EXCERPT PROVIDED =
——————

Describe the problem's symptoms, not your guesses

It's not useful to tell folks what you think is causing your problem. (If your diagnostic theories were such hot stuff, would you be consulting others for help?) So, make sure you're telling them the raw symptoms of what goes wrong, rather than your interpretations and theories. Let them do the interpretation and diagnosis. If you feel it's important to state your guess, clearly label it as such and describe why that answer isn't working for you.

Describe your problem's symptoms in chronological order

The clues most useful in figuring out something that went wrong often lie in the events immediately prior. So, your account should describe precisely what you did leading up to the blowup. If your account ends up being long (more than about four paragraphs), it might be useful to succinctly state the problem up top, then follow with the chronological tale. That way, slingers will know what to watch for in reading your account.

Describe the goal, not the step.

If you are trying to find out how to do something, begin by describing the goal. Only then describe the particular step towards it that you are blocked on.

Often, people who need technical help have a high-level goal in mind and get stuck on what they think is one particular path towards the goal. They come for help with the step, but don't realize that the path is wrong. It can take substantial effort to get past this.

——————

[Stored entries]
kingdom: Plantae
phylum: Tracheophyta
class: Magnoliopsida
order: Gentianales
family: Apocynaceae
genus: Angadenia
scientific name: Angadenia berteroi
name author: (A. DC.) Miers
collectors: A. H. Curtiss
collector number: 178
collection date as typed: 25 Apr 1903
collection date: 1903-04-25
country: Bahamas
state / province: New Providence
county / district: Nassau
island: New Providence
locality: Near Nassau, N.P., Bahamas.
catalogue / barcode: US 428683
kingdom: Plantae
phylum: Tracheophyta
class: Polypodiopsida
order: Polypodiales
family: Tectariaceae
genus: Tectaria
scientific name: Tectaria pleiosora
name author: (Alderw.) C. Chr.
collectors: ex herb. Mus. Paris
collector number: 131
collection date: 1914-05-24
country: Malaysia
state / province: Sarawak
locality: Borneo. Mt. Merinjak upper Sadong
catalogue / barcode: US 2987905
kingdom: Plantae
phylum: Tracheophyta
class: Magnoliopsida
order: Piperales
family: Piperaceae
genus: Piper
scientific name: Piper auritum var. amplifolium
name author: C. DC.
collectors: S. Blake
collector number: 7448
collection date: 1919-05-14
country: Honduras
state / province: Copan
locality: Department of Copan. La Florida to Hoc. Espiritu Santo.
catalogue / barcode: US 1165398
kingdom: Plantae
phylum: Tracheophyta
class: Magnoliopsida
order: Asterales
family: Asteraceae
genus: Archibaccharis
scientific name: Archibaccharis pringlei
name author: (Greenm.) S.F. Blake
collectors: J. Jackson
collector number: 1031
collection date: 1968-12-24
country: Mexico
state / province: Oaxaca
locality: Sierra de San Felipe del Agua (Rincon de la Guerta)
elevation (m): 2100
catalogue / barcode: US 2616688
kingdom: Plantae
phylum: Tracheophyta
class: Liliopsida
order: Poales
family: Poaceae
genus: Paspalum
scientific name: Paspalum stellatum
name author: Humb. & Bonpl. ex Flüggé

——————

EXERCISE TASKS =
1 – According to the advice on describing technical problems, how long does an account need to be before it helps to state the problem briefly at the top?
2 – In the advice on describing technical problems, why should someone trying to find out how to do something begin with the goal instead of the step they are stuck on?

RESULTS BY TASK =
1 – More than about four paragraphs.

2 – People who need technical help often have a high-level goal and get stuck on what they think is one particular path toward it. They ask for help with that step without realizing the path itself is wrong, and getting past this can take substantial effort.